= EXERCISE REQUIREMENTS =
[1] Please reproduce, word for word, the part of the multiple sclerosis treatment text that begins at the words "Although drug mechanisms" and ends at "risk (fig 4).".
[2] Carry the multiple sclerosis treatment text forward from its final sentence.

Combination therapy strategies have the potential incremental value of using two or more concomitant therapies with distinct individual mechanisms. Few RCTs have assessed combinations of two available DMTs by using a clinical primary endpoint. The largest RCT, the CombiRx study, showed no advantage of an interferon beta-1a/glatiramer acetate combination over monotherapy.128 Corticosteroids and general immunosuppressants have been tested in combination with an approved DMT, but insufficient evidence exists to support use of combinations of DMTs, and barriers include potential for additive toxicity and cost.

A practical and personalized approach to initial treatment of relapsing multiple sclerosis

Although drug mechanisms can occasionally be personalized for cancer on the basis of genomic or tissue specific DNA mutation detection and pathobiology, this approach is not feasible for multiple sclerosis. Nevertheless, optimization of treatment for relapsing multiple sclerosis remains a highly individualized process. We advocate an intermediate approach between the escalation and induction strategies, in which risk for future disability, comorbidities, personal preferences, and risk mitigation strategies are considered to select a therapy that provides the best compromise between efficacy and potential risk (fig 4).

Figure4

Fig 4 General approaches to selection of multiple sclerosis (MS) disease modifying therapies (DMTs). These algorithms are general approaches to facilitate selection of initial and subsequent relapsing DMTs for patients with mildly to moderately active MS (top panel) and highly aggressive MS (bottom panel). Highly effective therapies should be considered for patients with aggressive MS after stratification by John Cunningham virus (JCV) antibody status. First line therapies are used in an escalation strategy for patients with mild to moderate recent disease activity. Disease monitoring with integration of clinical and magnetic resonance imaging (MRI) data to adjudicate adherence to treatment, tolerability/adverse effects, and treatment failure then leads to decisions on continuation of current DMT, switching to another agent, or escalating to highly effective drug. AE=adverse event; other/RCT=consider other treatment options (such as autologous stem cell transplantation) or enrollment into a randomized controlled trial or other experimental study

Individual disability risk stratification

Despite the difficulties inherent in predicting an individual patient’s outcome, identification of clinical and MRI characteristics predictive of poorer outcome or meeting of criteria for “highly active” disease may justify more aggressive DMT selections at or soon after diagnosis (fig 4). At presentation of CIS, factors such as greater number of T2 weighted brain MRI lesions (for example, more than 10 lesions), greater initial lesion volume, and early change in volume predict long term disability in cohorts followed from seven to 20 years.146 147 In relapsing multiple sclerosis, early attack rate is associated with long term outcomes.38 140 Several definitions of “highly active” or “aggressive” disease have been proposed for clinical use,143 148 149 or to facilitate subgroup analyses of RCT data,150 151 152 typically using a combination of two or more clinical relapses together with one or more of relapse severity, presence of multiple gadolinium enhancing MRI lesions, significant T2 lesion burden, or increase in EDSS score within the preceding year.

[Chart analysis data]
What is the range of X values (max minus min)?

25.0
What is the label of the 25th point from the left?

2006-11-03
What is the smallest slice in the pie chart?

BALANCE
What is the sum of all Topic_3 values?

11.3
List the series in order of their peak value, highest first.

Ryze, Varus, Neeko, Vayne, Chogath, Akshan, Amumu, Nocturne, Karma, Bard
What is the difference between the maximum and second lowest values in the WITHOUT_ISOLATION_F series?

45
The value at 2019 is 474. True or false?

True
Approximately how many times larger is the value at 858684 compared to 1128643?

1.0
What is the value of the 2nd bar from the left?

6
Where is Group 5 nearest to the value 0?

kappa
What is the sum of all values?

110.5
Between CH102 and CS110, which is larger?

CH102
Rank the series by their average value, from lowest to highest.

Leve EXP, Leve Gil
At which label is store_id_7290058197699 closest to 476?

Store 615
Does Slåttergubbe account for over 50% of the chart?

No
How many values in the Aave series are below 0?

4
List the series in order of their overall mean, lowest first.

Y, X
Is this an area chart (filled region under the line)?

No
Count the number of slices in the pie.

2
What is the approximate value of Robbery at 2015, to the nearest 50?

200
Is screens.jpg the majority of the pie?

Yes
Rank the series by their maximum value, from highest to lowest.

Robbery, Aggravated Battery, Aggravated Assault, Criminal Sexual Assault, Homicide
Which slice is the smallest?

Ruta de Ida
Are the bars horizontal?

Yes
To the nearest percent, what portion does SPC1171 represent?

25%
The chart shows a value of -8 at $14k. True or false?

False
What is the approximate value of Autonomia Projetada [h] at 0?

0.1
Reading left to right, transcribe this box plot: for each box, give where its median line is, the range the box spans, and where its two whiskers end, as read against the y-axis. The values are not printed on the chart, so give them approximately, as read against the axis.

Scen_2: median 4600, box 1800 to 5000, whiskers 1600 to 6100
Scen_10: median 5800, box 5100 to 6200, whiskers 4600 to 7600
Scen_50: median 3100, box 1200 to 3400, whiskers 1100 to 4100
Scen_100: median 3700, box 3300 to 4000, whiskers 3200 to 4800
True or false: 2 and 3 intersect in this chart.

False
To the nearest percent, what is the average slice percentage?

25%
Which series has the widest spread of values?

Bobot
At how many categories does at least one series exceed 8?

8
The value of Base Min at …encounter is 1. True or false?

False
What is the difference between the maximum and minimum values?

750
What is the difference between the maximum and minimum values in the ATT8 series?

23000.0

= ANSWERS FOR EACH ITEM =
[1]
Although drug mechanisms can occasionally be personalized for cancer on the basis of genomic or tissue specific DNA mutation detection and pathobiology, this approach is not feasible for multiple sclerosis. Nevertheless, optimization of treatment for relapsing multiple sclerosis remains a highly individualized process. We advocate an intermediate approach between the escalation and induction strategies, in which risk for future disability, comorbidities, personal preferences, and risk mitigation strategies are considered to select a therapy that provides the best compromise between efficacy and potential risk (fig 4).

[2]
Detection of T1 black holes or cerebral atrophy suggests irreversible axonal injury and is associated with future disability. Evaluation of these factors together with other clinical and MRI variables (fig 5) and demographic considerations, such as African-American race,153 may lead one to conclude that a highly effective therapy is indicated. Post hoc analyses of RCT data have been used to support the efficacy of natalizumab, alemtuzumab, and fingolimod for highly active disease.151 154

Figure5

Fig 5 Considerations for selection of disease modifying therapy for relapsing multiple sclerosis (MS)

JCV serological status

Evaluation of JCV antibody status is an important step in selecting from high efficacy therapies because of the strong association of PML with natalizumab. Pre-treatment risk assessment can be carried out as outlined above; patients seropositive for JCV are generally not treated with natalizumab or are switched to another drug.

Patient specific factors

Many patient specific factors influence the timing and choice of DMT (fig 5). Many patients are women of childbearing potential, and conception planning is recommended. No DMT has been established to be safe in pregnancy, but recent data show that fetal exposure to glatiramer acetate and interferon beta (first trimester) may not be harmful.155 156 If a woman’s clinical course has been favorable and she wishes to conceive in the near future, treatment may be deferred or withdrawn until pregnancy and breast feeding, which are associated with less multiple sclerosis activity, are complete.157 158

Adjudicating treatment success

Regular monitoring of compliance, tolerability, safety, and potential benefit of DMTs is necessary. In the absence of biomarkers, judgments about treatment efficacy depend on determining whether the disease is “active” or “progressive”18 (fig 1) and comparing on-therapy and pre-therapy disease courses.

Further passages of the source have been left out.